Obama's gun control plan sparks outrage in the US - but is there anything to really shout about?

Gun control is a hot topic in the US Credit: Reuters

President Barack Obama's announcement that he's to take unilateral action on gun control has triggered the usual fire and fury here in the States.

But for all the noise, there isn't really a lot to shout about on either side.

Read: White House unveils plans to tighten US gun laws

This is no wide ranging change to genuinely rattle the conservatives and their belief in the Second Amendment's right to bear arms.

Nor is it significant enough to make those Americans who wish for change to feel it is coming.

This is a President desperately trying to achieve something at the end of his second term, having mourned with the families of numerous dead over seven years in office.

In reality, though, he and those who support him know that if there was a wider political desire for change it would surely have come in the days after such tragedies.

If the murder of 20 small children at their school in Newtown was not enough to shock a nation into action it's hard to imagine what would be.

Remember too that such is Congress's slavish support for the gun lobby that even an attempt to bar anyone on the terrorist watch list from buying a gun was defeated.

You may be deemed too dangerous to get on a plane, but that doesn't mean you can't buy a weapon.

America's relationship with guns is complex and often split down party political lines, but terrorism and mass shootings are starting to blur those lines.

Back in 2000, almost half of Republicans believed that guns made a home safer whilst only 28 per cent of Democrats felt the same.

Obama has said he wants change before the end of his presidency Credit: Reuters

By last year, 41 per cent of Democrats were starting to feel the need to have a weapon in the home.
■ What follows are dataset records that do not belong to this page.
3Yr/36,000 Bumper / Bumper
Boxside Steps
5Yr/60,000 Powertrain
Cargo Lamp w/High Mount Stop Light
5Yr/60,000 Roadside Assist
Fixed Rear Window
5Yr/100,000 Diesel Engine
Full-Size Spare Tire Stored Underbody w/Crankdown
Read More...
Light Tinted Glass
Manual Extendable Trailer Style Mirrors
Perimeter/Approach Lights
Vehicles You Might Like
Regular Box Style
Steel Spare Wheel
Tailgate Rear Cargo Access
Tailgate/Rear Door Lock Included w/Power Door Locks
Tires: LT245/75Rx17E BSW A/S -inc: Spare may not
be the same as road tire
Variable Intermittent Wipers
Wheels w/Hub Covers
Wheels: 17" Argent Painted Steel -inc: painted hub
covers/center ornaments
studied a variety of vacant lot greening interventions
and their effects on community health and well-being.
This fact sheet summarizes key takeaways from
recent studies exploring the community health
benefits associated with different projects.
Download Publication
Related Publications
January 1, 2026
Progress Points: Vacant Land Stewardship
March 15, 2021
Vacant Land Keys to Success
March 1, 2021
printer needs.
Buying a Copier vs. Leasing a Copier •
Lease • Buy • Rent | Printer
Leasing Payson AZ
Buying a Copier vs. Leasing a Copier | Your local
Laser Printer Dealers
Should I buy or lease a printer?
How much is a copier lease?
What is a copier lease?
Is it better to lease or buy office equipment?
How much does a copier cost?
More telling, however, is the response of Republicans - with 81 per cent now sure an armed home is a safer home.

Americans, like everyone else, want to feel safe. After the Paris attacks and the terror-related murders in San Bernadino, sales of guns rocketed. The White House's response was to say that that is why there is a government - to provide security against the threat of terrorism.

It is clear many do not feel so protected.

President Obama says gun control - or rather, the lack of it - remains the greatest frustration of his presidency.

Even with this executive action it is likely to remain so - for this President and the like-minded ones which may follow him in the years to come.